If the Pacers were to trade for a player with a career 18.2-point scoring average and had been his team's leading scorer for the past five seasons, fans would be ecstatic – as long as Paul George or David West weren't part of the deal. They're getting exactly that player in Granger. The cost: Tossing one more uniform into the wash.

“You have to understand, when Danny comes back, that solves a lot of stuff that I would say we need,” Walsh said. “I watch us practice, and I came out of (the last two) saying, 'I forgot how good he really is.'”

That's not all. The Pacers have developed a winning chemistry off the court as well as on. We should never assume everybody loves everybody in any workplace, but the Pacer roster appears to be cancer-free. A trade wouldn't necessarily change that, but the threat remains.

“A good team is more than just a collection of talent,” Walsh said. “If you have a good team that's functioning well and you start messing with it, you can really mess it up.
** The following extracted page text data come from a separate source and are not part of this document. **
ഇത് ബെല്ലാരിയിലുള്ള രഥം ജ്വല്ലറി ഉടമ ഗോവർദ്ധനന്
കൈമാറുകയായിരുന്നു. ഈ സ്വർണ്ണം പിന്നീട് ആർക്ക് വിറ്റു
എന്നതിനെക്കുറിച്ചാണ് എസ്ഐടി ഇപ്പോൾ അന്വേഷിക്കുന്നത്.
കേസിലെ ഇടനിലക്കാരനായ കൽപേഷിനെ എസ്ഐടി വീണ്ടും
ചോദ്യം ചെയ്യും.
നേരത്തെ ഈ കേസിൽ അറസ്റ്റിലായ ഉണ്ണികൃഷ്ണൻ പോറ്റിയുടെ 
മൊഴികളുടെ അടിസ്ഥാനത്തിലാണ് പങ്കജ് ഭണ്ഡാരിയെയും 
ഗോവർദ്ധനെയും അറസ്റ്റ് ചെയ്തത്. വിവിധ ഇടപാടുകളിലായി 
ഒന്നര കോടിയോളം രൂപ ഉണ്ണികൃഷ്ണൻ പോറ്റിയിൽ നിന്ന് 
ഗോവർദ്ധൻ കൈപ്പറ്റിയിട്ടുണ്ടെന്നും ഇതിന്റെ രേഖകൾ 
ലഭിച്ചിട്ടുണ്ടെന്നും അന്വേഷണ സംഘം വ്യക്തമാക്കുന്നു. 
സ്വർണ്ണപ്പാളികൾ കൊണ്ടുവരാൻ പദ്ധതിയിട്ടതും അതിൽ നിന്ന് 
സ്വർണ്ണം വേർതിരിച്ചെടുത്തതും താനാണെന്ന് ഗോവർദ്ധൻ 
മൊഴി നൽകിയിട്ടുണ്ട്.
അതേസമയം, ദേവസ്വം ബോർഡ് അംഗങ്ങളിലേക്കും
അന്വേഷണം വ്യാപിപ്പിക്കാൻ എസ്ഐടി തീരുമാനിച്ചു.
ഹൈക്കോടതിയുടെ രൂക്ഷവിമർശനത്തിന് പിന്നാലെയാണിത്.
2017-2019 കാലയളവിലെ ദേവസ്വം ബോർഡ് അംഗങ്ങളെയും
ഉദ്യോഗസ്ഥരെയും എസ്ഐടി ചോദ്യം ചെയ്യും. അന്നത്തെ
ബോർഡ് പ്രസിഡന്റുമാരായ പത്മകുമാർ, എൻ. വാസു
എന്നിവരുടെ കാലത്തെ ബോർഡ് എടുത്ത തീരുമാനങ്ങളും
“To me, the way you approach it, particularly when you have a good team, is that you're not looking to shop players, but if somebody offers something that can add to our team, I'd consider it.”

Walsh and General Manager Kevin Pritchard have received calls, of course, but nothing appears to have caught their interest. That could change, and a relatively minor deal isn't impossible, but the likelihood is that the Pacers team that takes the court against Detroit on Friday will be the same one that danced off the court following the win over the Knicks.

Nobody should complain about that.

Deadline Deals

A look at the trades the Pacers have made at or near the NBA trading deadline, and their record at the time of the deal, during Donnie Walsh's tenure as general manager/president.

  • 1989 (11-38): Traded Wayman Tisdale and second-round draft pick to Sacramento for LaSalle Thompson and Randy Wittman.
  • 1989 (11-38): Traded Herb Williams to Dallas for Detlef Schrempf and a second-round pick.
  • 1997 (24-27): Traded Jerome Allen to Denver for Darvin Ham. Traded Vincent Askew, Eddie Johnson and two second-round draft picks to Denver for Mark Jackson and LaSalle Thompson.
  • 2002 (26-27): Traded Jalen Rose, Travis Best and Norm Richardson and a second-round pick to Chicago for Ron Artest, Ron Mercer, Brad Miller and Kevin Ollie.